Required action: Among the lines below, which ones contain the word "left"? Copy every such line.

Data in this exercise:
^^^^^^^^^^^^^^^^

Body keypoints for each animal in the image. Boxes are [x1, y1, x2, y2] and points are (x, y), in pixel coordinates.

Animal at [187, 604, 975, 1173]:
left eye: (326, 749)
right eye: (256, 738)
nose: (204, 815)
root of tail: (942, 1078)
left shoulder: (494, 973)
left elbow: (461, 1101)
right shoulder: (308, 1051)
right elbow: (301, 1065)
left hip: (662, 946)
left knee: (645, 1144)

^^^^^^^^^^^^^^^^

Response:
left eye: (326, 749)
left shoulder: (494, 973)
left elbow: (461, 1101)
left hip: (662, 946)
left knee: (645, 1144)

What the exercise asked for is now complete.